Und dann schlägt die Stunde von ENFORCER und das Turock wartet gespannt auf das schwedische Power-Quartett mit einem brandneuen Gesicht am Bass. Garth Condit gibt auf dieser Tour seinen Einstand und anders als bei seiner ehemaligen Combo MONTE LUNA geht es bei ENFORCER um einiges schneller und spritziger zu Werke. "Zenith" von 2019 klingelt noch immer in den Ohren und den guten Eindruck, den die Jungs auf ihrem aktuellen Livealbum "Live By Fire II" hinterließen, können sie auch am heutigen Abend rechtfertigen. Die Halle ist aufgrund der drei vorherigen Bands auf Betriebstemperatur und mit 'Destroyer' und 'Undying Evil' entern Wikstrands Olof und Co. die Bretter. Von Beginn an ist Bewegung in der Bude, das Turock feiert, headbangt und mosht, dass sich die Balken biegen, und mit einer bestens aufgelegten Band und solchen Brechern wie 'Kiss Of Death', 'Below The Slumber' und dem knackigen 'Take Me Out Of This Nightmare' im Gepäck macht das Ganze noch mehr Freude. Doch auch etwas ältere Perlen wie 'Running In Menace' und 'Live For The Night' werden folgerichtig ins Publikum gepfeffert. Sprechchöre und Stagediver werden ebenso in Empfang genommen wie der Glaube, nach 26 langen Corona-Monaten einen Hauch Normalität in der mehr als gut besuchten Halle zu spüren. Es wird gegrinst und gefeiert, mit 'Die For The Devil' und 'Zenith Of The Black Sun' Granaten neueren Datums präsentiert und während sich der neue Saitenzupfer sehr gut ins Mannschaftsgefüge einfügt, spielen sich Publikum und Band gegenseitig die feurigen Bälle zu. 'Katana' und 'Midnight Vice' beenden schließlich den Zugabenteil nach etwas mehr als einstündiger Spielzeit und während sich alle ausgepowerten Anwesenden glücklich und zufrieden anlächeln, verhallen erst nach mehreren Minuten die ENFORCER-Sprechchöre langsam.
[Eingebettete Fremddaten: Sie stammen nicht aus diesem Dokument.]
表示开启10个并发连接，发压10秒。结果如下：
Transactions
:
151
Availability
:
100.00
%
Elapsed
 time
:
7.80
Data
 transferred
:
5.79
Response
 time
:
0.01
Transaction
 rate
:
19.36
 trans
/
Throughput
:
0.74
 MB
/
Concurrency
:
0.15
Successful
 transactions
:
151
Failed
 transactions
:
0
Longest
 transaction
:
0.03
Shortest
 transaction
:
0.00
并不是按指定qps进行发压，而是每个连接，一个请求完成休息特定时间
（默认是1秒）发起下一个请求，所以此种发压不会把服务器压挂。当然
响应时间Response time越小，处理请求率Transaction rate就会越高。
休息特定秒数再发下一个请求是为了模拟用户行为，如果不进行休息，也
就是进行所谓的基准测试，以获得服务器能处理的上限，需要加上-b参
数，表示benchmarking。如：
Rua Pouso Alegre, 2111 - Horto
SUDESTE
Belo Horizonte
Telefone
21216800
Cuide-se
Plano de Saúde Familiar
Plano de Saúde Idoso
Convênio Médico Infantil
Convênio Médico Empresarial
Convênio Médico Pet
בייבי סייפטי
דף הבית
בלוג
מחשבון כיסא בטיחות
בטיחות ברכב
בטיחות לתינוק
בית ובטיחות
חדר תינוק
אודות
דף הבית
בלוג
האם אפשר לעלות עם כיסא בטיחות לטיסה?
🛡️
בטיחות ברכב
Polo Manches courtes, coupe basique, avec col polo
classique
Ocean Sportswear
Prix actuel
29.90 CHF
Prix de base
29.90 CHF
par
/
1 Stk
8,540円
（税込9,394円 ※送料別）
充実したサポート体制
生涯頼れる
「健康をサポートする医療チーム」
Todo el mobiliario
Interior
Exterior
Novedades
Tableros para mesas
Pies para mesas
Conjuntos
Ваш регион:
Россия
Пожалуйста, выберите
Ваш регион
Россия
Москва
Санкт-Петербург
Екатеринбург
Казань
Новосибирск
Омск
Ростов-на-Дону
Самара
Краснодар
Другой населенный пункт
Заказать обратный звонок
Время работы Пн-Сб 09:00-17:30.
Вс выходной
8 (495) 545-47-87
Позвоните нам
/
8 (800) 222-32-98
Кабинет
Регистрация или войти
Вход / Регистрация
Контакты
Und während sich nach diesem pickepackevollen Abend langsam die Reihen lichten und die letzten Getränke vernichtet werden, schleicht sich neben dem wohligen Gefühl der Nostalgie ein Hauch von Vorfreude ob der kommenden Ereignisse im Turock, im Ruhrgebiet und in Konzert-Deutschland ein. Zwar sind vier Bands an einem Abend eine nicht zu unterschätzende Herausforderung, doch viel zu lange haben wir hierauf warten müssen und nehmen ein ohnehin schon explosives Package wie dieses mit Kusshand. Es war ein toller Abend.